▶

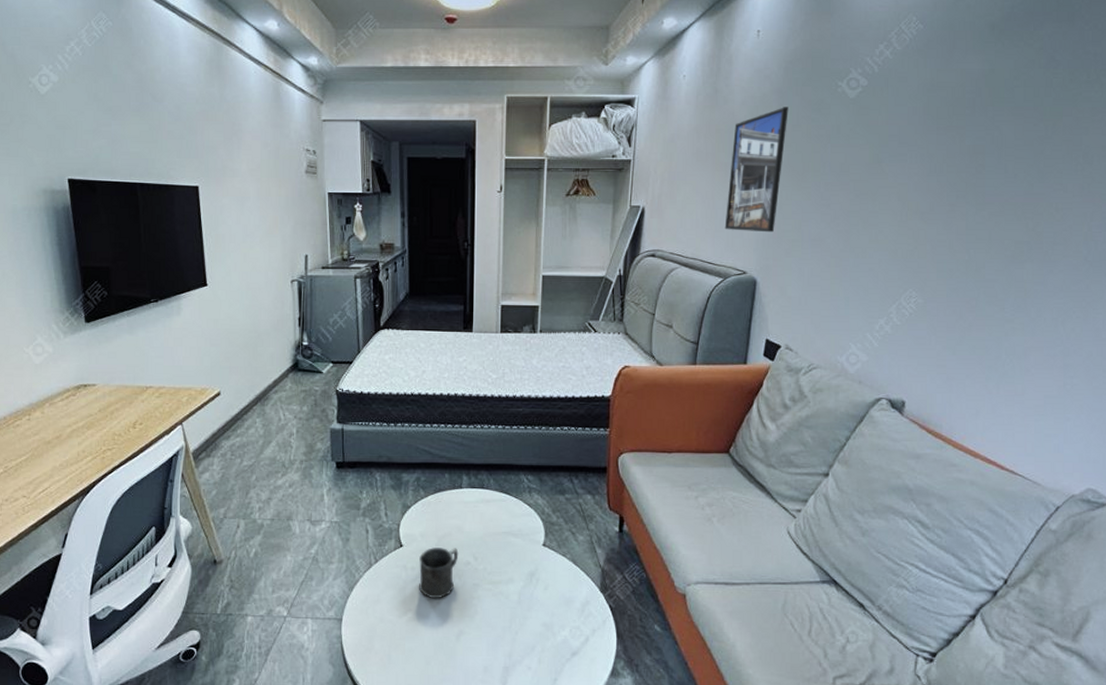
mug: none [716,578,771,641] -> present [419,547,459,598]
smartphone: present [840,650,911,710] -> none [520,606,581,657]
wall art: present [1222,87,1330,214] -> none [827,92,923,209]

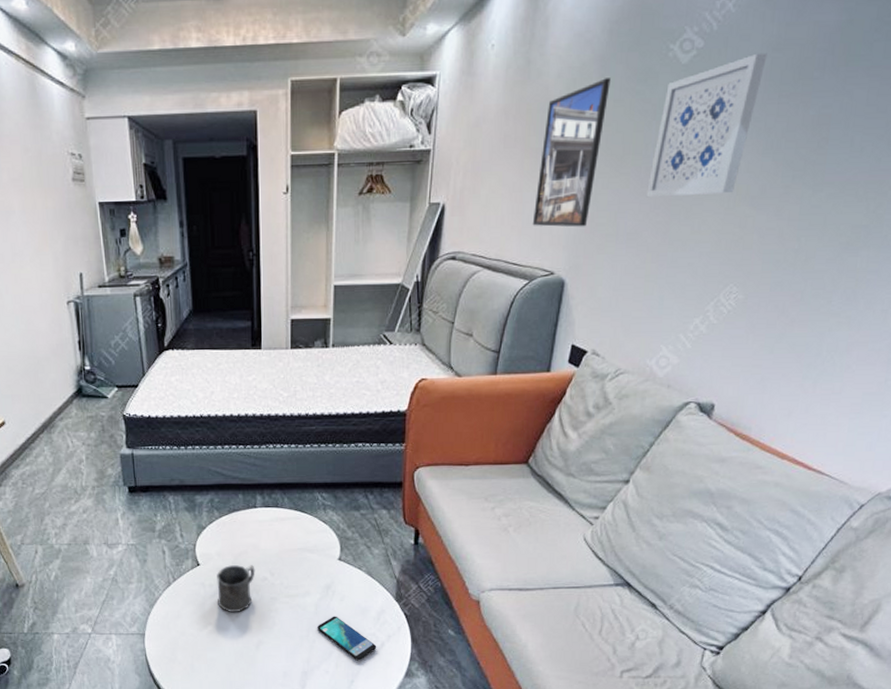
smartphone: none [520,606,581,657] -> present [317,616,377,661]
wall art: none [827,92,923,209] -> present [646,52,767,198]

◀

*REQUIRED WORK*
Go line by line through the material above and return each one that includes "smartphone".

*SOLUTION TO THE EXERCISE*
smartphone: present [840,650,911,710] -> none [520,606,581,657]
smartphone: none [520,606,581,657] -> present [317,616,377,661]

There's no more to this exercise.